- AUSZUG ZUM LESEN:
----
Die Tierschützer verweisen auf eine Abschätzung des Bundesinstituts für Risikobewertung, wonach nach dem bisherigem Entwurf bis zu 45 Millionen Tiere leiden und sterben müssten. "Dies ist nicht nur ethisch nicht zu rechtfertigen, sondern auch wissenschaftlich unsinnig, denn Tierversuche bieten für Mensch und Umwelt keine Sicherheit", mein Corina Gericke vom Bundesverband Menschen für Tierrechte. Der Verband strebt ein Chemikalienprogramm ohne Tierversuche an.
Verschlechterungen sehen die Tierschützer bei einem akuten Giftigkeitstest für in geringen Mengen produzierte Chemikalien. Dies könne den qualvollen Gifttod unzähliger Tiere bedeuten, so die Befürchtung. Man müsse nun alles daran setzen, dass diese Tests mit tierversuchsfreien Methoden erfolgen. Erst in der letzten Woche habe EU-Industriekommissar Günter Verheugen angekündigt, er wolle Tierversuche "langfristig auf Null reduzieren". Noch hänge aber das Damokles-Schwert über Millionen Kaninchen, Hunden, Ratten, Maeusen und Fischen. Erst wenn den Absichtserklärungen von Politik und Industrie endlich auch Taten folgten, könne diese Gefahr gebannt werden, so Gericke.
Umweltverbände wie der Bund für Umwelt und Naturschutz Deutschland (BUND) und Greenpeace sprachen von einem "Etappensieg für die Chemieindustrie". Die chemische Industrie habe sich weitgehend durchgesetzt. Einzig der Beschluss, dass die Chemiebranche gefährliche Substanzen schrittweise durch ungefährlichere ersetzen müsse, sei ein Erfolg für den Umwelt-, Gesundheits- und Verbraucherschutz. Da die chemische Industrie dem Parlamentsvotum zufolge jedoch für Tausende von Chemikalien keine Sicherheitsdaten liefern müsste, werde das Auffinden gefährlicher Stoffe gleichzeitig torpediert.
----
- AUSZÜGE DER AUFLISTUNG:
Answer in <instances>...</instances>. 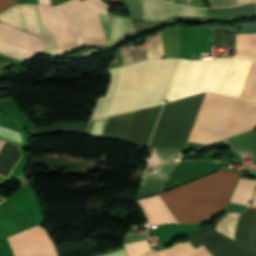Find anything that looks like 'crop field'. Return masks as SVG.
<instances>
[{
    "label": "crop field",
    "instance_id": "crop-field-31",
    "mask_svg": "<svg viewBox=\"0 0 256 256\" xmlns=\"http://www.w3.org/2000/svg\"><path fill=\"white\" fill-rule=\"evenodd\" d=\"M7 66H10V65L0 64V69L3 68V67H7Z\"/></svg>",
    "mask_w": 256,
    "mask_h": 256
},
{
    "label": "crop field",
    "instance_id": "crop-field-1",
    "mask_svg": "<svg viewBox=\"0 0 256 256\" xmlns=\"http://www.w3.org/2000/svg\"><path fill=\"white\" fill-rule=\"evenodd\" d=\"M180 60L161 59L112 68V80L106 97L101 98L94 118L114 115L163 103Z\"/></svg>",
    "mask_w": 256,
    "mask_h": 256
},
{
    "label": "crop field",
    "instance_id": "crop-field-17",
    "mask_svg": "<svg viewBox=\"0 0 256 256\" xmlns=\"http://www.w3.org/2000/svg\"><path fill=\"white\" fill-rule=\"evenodd\" d=\"M175 246L183 256H212L203 245L196 249L199 255L189 241L175 244ZM175 246L157 251V253L159 256H182Z\"/></svg>",
    "mask_w": 256,
    "mask_h": 256
},
{
    "label": "crop field",
    "instance_id": "crop-field-12",
    "mask_svg": "<svg viewBox=\"0 0 256 256\" xmlns=\"http://www.w3.org/2000/svg\"><path fill=\"white\" fill-rule=\"evenodd\" d=\"M65 5L73 10L86 24L89 34L90 45L107 44L105 34L97 12H95L81 0H74ZM66 6L62 5L60 6V8L68 13L80 25L86 44L89 45L88 34L84 23L73 11L68 9Z\"/></svg>",
    "mask_w": 256,
    "mask_h": 256
},
{
    "label": "crop field",
    "instance_id": "crop-field-22",
    "mask_svg": "<svg viewBox=\"0 0 256 256\" xmlns=\"http://www.w3.org/2000/svg\"><path fill=\"white\" fill-rule=\"evenodd\" d=\"M0 137L22 144L21 135L18 132L0 127Z\"/></svg>",
    "mask_w": 256,
    "mask_h": 256
},
{
    "label": "crop field",
    "instance_id": "crop-field-25",
    "mask_svg": "<svg viewBox=\"0 0 256 256\" xmlns=\"http://www.w3.org/2000/svg\"><path fill=\"white\" fill-rule=\"evenodd\" d=\"M14 1L13 0H0V12L10 8L11 6H13ZM17 5V1L15 0V4Z\"/></svg>",
    "mask_w": 256,
    "mask_h": 256
},
{
    "label": "crop field",
    "instance_id": "crop-field-14",
    "mask_svg": "<svg viewBox=\"0 0 256 256\" xmlns=\"http://www.w3.org/2000/svg\"><path fill=\"white\" fill-rule=\"evenodd\" d=\"M128 47H135V46L128 45V46L121 47V49L128 48ZM145 50H146L148 59L157 58V55H165L161 33L154 37H147ZM145 50H144V45L135 47V48L121 50L124 65L135 62V61L147 59Z\"/></svg>",
    "mask_w": 256,
    "mask_h": 256
},
{
    "label": "crop field",
    "instance_id": "crop-field-21",
    "mask_svg": "<svg viewBox=\"0 0 256 256\" xmlns=\"http://www.w3.org/2000/svg\"><path fill=\"white\" fill-rule=\"evenodd\" d=\"M211 20H230L233 19L230 8H218L207 10Z\"/></svg>",
    "mask_w": 256,
    "mask_h": 256
},
{
    "label": "crop field",
    "instance_id": "crop-field-13",
    "mask_svg": "<svg viewBox=\"0 0 256 256\" xmlns=\"http://www.w3.org/2000/svg\"><path fill=\"white\" fill-rule=\"evenodd\" d=\"M236 45V55L256 62V33L232 35L222 33V28H213V45Z\"/></svg>",
    "mask_w": 256,
    "mask_h": 256
},
{
    "label": "crop field",
    "instance_id": "crop-field-4",
    "mask_svg": "<svg viewBox=\"0 0 256 256\" xmlns=\"http://www.w3.org/2000/svg\"><path fill=\"white\" fill-rule=\"evenodd\" d=\"M256 127V103L206 94L188 141L208 145Z\"/></svg>",
    "mask_w": 256,
    "mask_h": 256
},
{
    "label": "crop field",
    "instance_id": "crop-field-28",
    "mask_svg": "<svg viewBox=\"0 0 256 256\" xmlns=\"http://www.w3.org/2000/svg\"><path fill=\"white\" fill-rule=\"evenodd\" d=\"M103 256H126V254L124 253L123 249L118 250L116 252L107 254V255H103Z\"/></svg>",
    "mask_w": 256,
    "mask_h": 256
},
{
    "label": "crop field",
    "instance_id": "crop-field-26",
    "mask_svg": "<svg viewBox=\"0 0 256 256\" xmlns=\"http://www.w3.org/2000/svg\"><path fill=\"white\" fill-rule=\"evenodd\" d=\"M171 2L172 0H165ZM199 0H173L175 3H183L196 6ZM200 2V1H199Z\"/></svg>",
    "mask_w": 256,
    "mask_h": 256
},
{
    "label": "crop field",
    "instance_id": "crop-field-18",
    "mask_svg": "<svg viewBox=\"0 0 256 256\" xmlns=\"http://www.w3.org/2000/svg\"><path fill=\"white\" fill-rule=\"evenodd\" d=\"M88 124H89V122L60 123V124H54L51 126L35 128V131H36L37 135L57 133V132L69 133L72 131H85L86 132Z\"/></svg>",
    "mask_w": 256,
    "mask_h": 256
},
{
    "label": "crop field",
    "instance_id": "crop-field-6",
    "mask_svg": "<svg viewBox=\"0 0 256 256\" xmlns=\"http://www.w3.org/2000/svg\"><path fill=\"white\" fill-rule=\"evenodd\" d=\"M204 93L165 104L149 146L183 149Z\"/></svg>",
    "mask_w": 256,
    "mask_h": 256
},
{
    "label": "crop field",
    "instance_id": "crop-field-30",
    "mask_svg": "<svg viewBox=\"0 0 256 256\" xmlns=\"http://www.w3.org/2000/svg\"><path fill=\"white\" fill-rule=\"evenodd\" d=\"M141 256H157V255L155 254V252L151 251V252H147Z\"/></svg>",
    "mask_w": 256,
    "mask_h": 256
},
{
    "label": "crop field",
    "instance_id": "crop-field-29",
    "mask_svg": "<svg viewBox=\"0 0 256 256\" xmlns=\"http://www.w3.org/2000/svg\"><path fill=\"white\" fill-rule=\"evenodd\" d=\"M236 1H237V4H244V3H248L256 0H236Z\"/></svg>",
    "mask_w": 256,
    "mask_h": 256
},
{
    "label": "crop field",
    "instance_id": "crop-field-5",
    "mask_svg": "<svg viewBox=\"0 0 256 256\" xmlns=\"http://www.w3.org/2000/svg\"><path fill=\"white\" fill-rule=\"evenodd\" d=\"M0 20L40 34L34 5H18L0 15ZM0 52L27 60L45 53L42 38L0 22Z\"/></svg>",
    "mask_w": 256,
    "mask_h": 256
},
{
    "label": "crop field",
    "instance_id": "crop-field-7",
    "mask_svg": "<svg viewBox=\"0 0 256 256\" xmlns=\"http://www.w3.org/2000/svg\"><path fill=\"white\" fill-rule=\"evenodd\" d=\"M143 16L146 20L156 21L174 17H193V18H207L204 9L187 7L181 5L168 4L153 0H141ZM103 28L108 40L109 45L117 42L118 40L126 37L128 33H130L133 29H139L163 22H168L177 19H192V18H175L164 21L151 22L140 19H131L102 15L99 14ZM194 20H207V19H194Z\"/></svg>",
    "mask_w": 256,
    "mask_h": 256
},
{
    "label": "crop field",
    "instance_id": "crop-field-9",
    "mask_svg": "<svg viewBox=\"0 0 256 256\" xmlns=\"http://www.w3.org/2000/svg\"><path fill=\"white\" fill-rule=\"evenodd\" d=\"M149 111L150 108H146L107 117L108 121L107 118L96 120L90 134L101 135L107 121L102 135L138 144Z\"/></svg>",
    "mask_w": 256,
    "mask_h": 256
},
{
    "label": "crop field",
    "instance_id": "crop-field-16",
    "mask_svg": "<svg viewBox=\"0 0 256 256\" xmlns=\"http://www.w3.org/2000/svg\"><path fill=\"white\" fill-rule=\"evenodd\" d=\"M255 185L256 180L241 177L230 202L256 207V196L253 203L248 205Z\"/></svg>",
    "mask_w": 256,
    "mask_h": 256
},
{
    "label": "crop field",
    "instance_id": "crop-field-19",
    "mask_svg": "<svg viewBox=\"0 0 256 256\" xmlns=\"http://www.w3.org/2000/svg\"><path fill=\"white\" fill-rule=\"evenodd\" d=\"M242 98L256 101V64L253 63Z\"/></svg>",
    "mask_w": 256,
    "mask_h": 256
},
{
    "label": "crop field",
    "instance_id": "crop-field-32",
    "mask_svg": "<svg viewBox=\"0 0 256 256\" xmlns=\"http://www.w3.org/2000/svg\"><path fill=\"white\" fill-rule=\"evenodd\" d=\"M2 143H3V141H2V140H0V146L2 145Z\"/></svg>",
    "mask_w": 256,
    "mask_h": 256
},
{
    "label": "crop field",
    "instance_id": "crop-field-23",
    "mask_svg": "<svg viewBox=\"0 0 256 256\" xmlns=\"http://www.w3.org/2000/svg\"><path fill=\"white\" fill-rule=\"evenodd\" d=\"M83 2H85L98 13L106 14L109 9L108 6L100 0H83Z\"/></svg>",
    "mask_w": 256,
    "mask_h": 256
},
{
    "label": "crop field",
    "instance_id": "crop-field-20",
    "mask_svg": "<svg viewBox=\"0 0 256 256\" xmlns=\"http://www.w3.org/2000/svg\"><path fill=\"white\" fill-rule=\"evenodd\" d=\"M128 256H139L147 251H151L148 240L124 245Z\"/></svg>",
    "mask_w": 256,
    "mask_h": 256
},
{
    "label": "crop field",
    "instance_id": "crop-field-8",
    "mask_svg": "<svg viewBox=\"0 0 256 256\" xmlns=\"http://www.w3.org/2000/svg\"><path fill=\"white\" fill-rule=\"evenodd\" d=\"M47 54H57L84 45L74 21L56 7L35 5Z\"/></svg>",
    "mask_w": 256,
    "mask_h": 256
},
{
    "label": "crop field",
    "instance_id": "crop-field-11",
    "mask_svg": "<svg viewBox=\"0 0 256 256\" xmlns=\"http://www.w3.org/2000/svg\"><path fill=\"white\" fill-rule=\"evenodd\" d=\"M14 256H57L44 229L39 225L6 239Z\"/></svg>",
    "mask_w": 256,
    "mask_h": 256
},
{
    "label": "crop field",
    "instance_id": "crop-field-2",
    "mask_svg": "<svg viewBox=\"0 0 256 256\" xmlns=\"http://www.w3.org/2000/svg\"><path fill=\"white\" fill-rule=\"evenodd\" d=\"M251 62L235 57L206 61L182 60L167 102L202 91L239 97Z\"/></svg>",
    "mask_w": 256,
    "mask_h": 256
},
{
    "label": "crop field",
    "instance_id": "crop-field-3",
    "mask_svg": "<svg viewBox=\"0 0 256 256\" xmlns=\"http://www.w3.org/2000/svg\"><path fill=\"white\" fill-rule=\"evenodd\" d=\"M240 174L219 171L160 197L179 223L201 224L225 208Z\"/></svg>",
    "mask_w": 256,
    "mask_h": 256
},
{
    "label": "crop field",
    "instance_id": "crop-field-24",
    "mask_svg": "<svg viewBox=\"0 0 256 256\" xmlns=\"http://www.w3.org/2000/svg\"><path fill=\"white\" fill-rule=\"evenodd\" d=\"M212 7L235 5L234 0H208Z\"/></svg>",
    "mask_w": 256,
    "mask_h": 256
},
{
    "label": "crop field",
    "instance_id": "crop-field-10",
    "mask_svg": "<svg viewBox=\"0 0 256 256\" xmlns=\"http://www.w3.org/2000/svg\"><path fill=\"white\" fill-rule=\"evenodd\" d=\"M240 214L228 213L225 218L220 220L216 230L234 239ZM235 241L256 251V208L248 207L242 212L238 220Z\"/></svg>",
    "mask_w": 256,
    "mask_h": 256
},
{
    "label": "crop field",
    "instance_id": "crop-field-15",
    "mask_svg": "<svg viewBox=\"0 0 256 256\" xmlns=\"http://www.w3.org/2000/svg\"><path fill=\"white\" fill-rule=\"evenodd\" d=\"M138 203L148 217L149 226L164 223L179 224L166 205L161 201L159 195L139 200Z\"/></svg>",
    "mask_w": 256,
    "mask_h": 256
},
{
    "label": "crop field",
    "instance_id": "crop-field-27",
    "mask_svg": "<svg viewBox=\"0 0 256 256\" xmlns=\"http://www.w3.org/2000/svg\"><path fill=\"white\" fill-rule=\"evenodd\" d=\"M68 0H53V5H58L60 3L66 2ZM40 4H46V5H51L50 0H39Z\"/></svg>",
    "mask_w": 256,
    "mask_h": 256
}]
</instances>
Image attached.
----
- AUFGABEN IM ÜBERBLICK:
1. Beantworten Sie zum Text über Tierversuche für Chemikalien die folgenden Fragen:
(a) Wie viele Tiere müssten nach der Abschätzung des Bundesinstituts für Risikobewertung nach dem bisherigen Entwurf leiden und sterben?
(b) Was hat EU-Industriekommissar Günter Verheugen laut dem Text angekündigt?
(c) Welchen Beschluss werten BUND und Greenpeace als einzigen Erfolg für den Umwelt-, Gesundheits- und Verbraucherschutz?
2. Schreiben Sie aus dem Text über Tierversuche für Chemikalien den Abschnitt ab, der mit „Die Tierschützer verweisen“ beginnt und bis einschließlich „ohne Tierversuche an.“ reicht.

- LÖSUNGEN JE AUFGABE:
1.
(a) Bis zu 45 Millionen Tiere.
(b) Er wolle Tierversuche „langfristig auf Null reduzieren“.
(c) Den Beschluss, dass die Chemiebranche gefährliche Substanzen schrittweise durch ungefährlichere ersetzen müsse.

2.
Die Tierschützer verweisen auf eine Abschätzung des Bundesinstituts für Risikobewertung, wonach nach dem bisherigem Entwurf bis zu 45 Millionen Tiere leiden und sterben müssten. "Dies ist nicht nur ethisch nicht zu rechtfertigen, sondern auch wissenschaftlich unsinnig, denn Tierversuche bieten für Mensch und Umwelt keine Sicherheit", mein Corina Gericke vom Bundesverband Menschen für Tierrechte. Der Verband strebt ein Chemikalienprogramm ohne Tierversuche an.